Growing up my sisters and I were not allowed to change our hairstyle. My mom (like all good hippie moms) insisted our hair be long, straight, and parted down the middle. In the third grade, I envied the girl next door who got a biannual perm. In middle school, I envied my best friend who found her bangs full of endless possibilities. In High School, I envied the homecoming queen who had perfect layers like the roommates on Friends. I envied, but never rebelled.
To this day, I still feel guilty every time I get a haircut . . . even when it is just an inch off the bottom.
My sister, on the other hand, took full advantage of being an adult. When she left home for College, he first act of freedom was to get a pixie cut and dye it black. She looked like Betty Boop, and I was jealous. I vowed then that my children would possess full artistic license in determining their style.
Today, my daughter asked to go platinum.
Despite my black hair, which according to 9th grade genetics should dominate, my daughter’s hair is a dark ash non-color like my husbands. Having successfully turned his hair pink a couple of weeks ago, I picked up a box of dye at the grocery store.
Six hours, three boxes, and two attempts later: my daughter also appears genetically connected to my sister’s calico cat.
To no avail, I tried covering my handiwork with braids and bobby pins. Tomorrow I will send her to school to face her peers with pumpkin toned racing stripes. And all the other mothers will know that I am a terrible parent.
That’s the problem with parenting. We try so hard to get it right, and screw it up anyways. At times we hold on too tight.

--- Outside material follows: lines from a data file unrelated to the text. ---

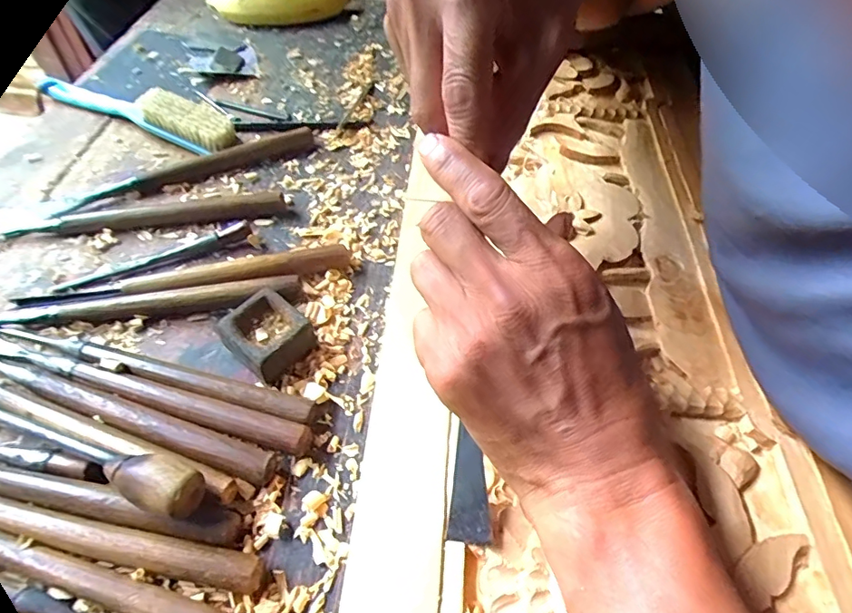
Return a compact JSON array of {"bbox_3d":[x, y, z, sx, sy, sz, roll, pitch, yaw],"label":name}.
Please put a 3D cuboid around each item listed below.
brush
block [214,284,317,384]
[{"bbox_3d":[-0.274,-0.189,0.474,0.210,0.035,0.043,20,54,14],"label":"brush"},{"bbox_3d":[-0.106,0.020,0.339,0.049,0.027,0.046,36,59,24],"label":"block"}]

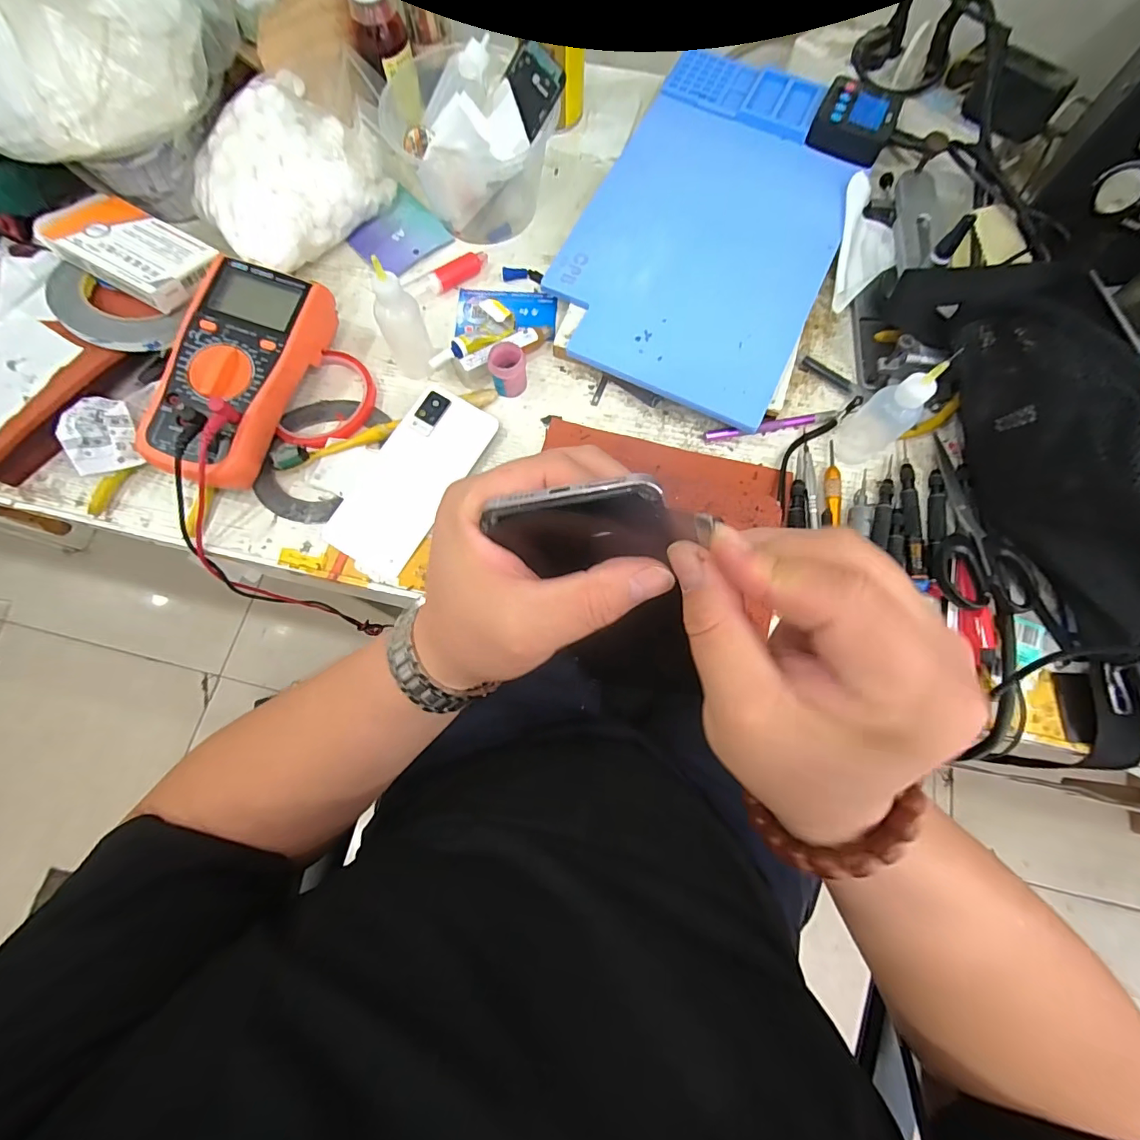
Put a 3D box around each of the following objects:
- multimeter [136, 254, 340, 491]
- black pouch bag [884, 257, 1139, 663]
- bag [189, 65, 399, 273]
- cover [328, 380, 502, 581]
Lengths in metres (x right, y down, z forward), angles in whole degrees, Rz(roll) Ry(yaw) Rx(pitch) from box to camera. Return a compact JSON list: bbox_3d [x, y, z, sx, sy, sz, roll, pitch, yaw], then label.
[{"bbox_3d":[-0.262,-0.152,0.382,0.077,0.059,0.177,16,75,5],"label":"multimeter"},{"bbox_3d":[0.332,-0.097,0.333,0.054,0.092,0.311,-19,75,-5],"label":"black pouch bag"},{"bbox_3d":[-0.243,-0.345,0.419,0.113,0.072,0.168,38,77,10],"label":"bag"},{"bbox_3d":[-0.127,-0.073,0.386,0.070,0.009,0.154,31,76,8],"label":"cover"}]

We force the images we’ve created for our children upon them not realizing they’d rather have highlights and a side part. At times we let go too soon. We give our children freedoms and responsibilities they are not ready to navigate and they endure consequences despite our scramble to pad the fall.
The Bible teaches that children are a gift from the Lord, but ironically gives very little instruction on how to raise them. It just says: lead them, but don’t provoke them. Basically God tells us to hold on, but not too tight.
I wish the directions were more thorough, but maybe that’s the point. God wants us to parent as He does. To know our children completely; to meet THEIR needs and not our own. To support them without contempt; to accept their dreams as though they were our own. To love them without condition; to walk with them through every misstep because they are our own.
Even when we fail our children, we are still to hold tight while letting go. It is in our failures that we can hold tight to God, and release our children into His hand.
Yes, I wish God gave more directions for parenting, but I find solace knowing that He is a good Father and I can call on Him to help.
And trust me . . . it’s always better to call a professional. Just ask my daughter.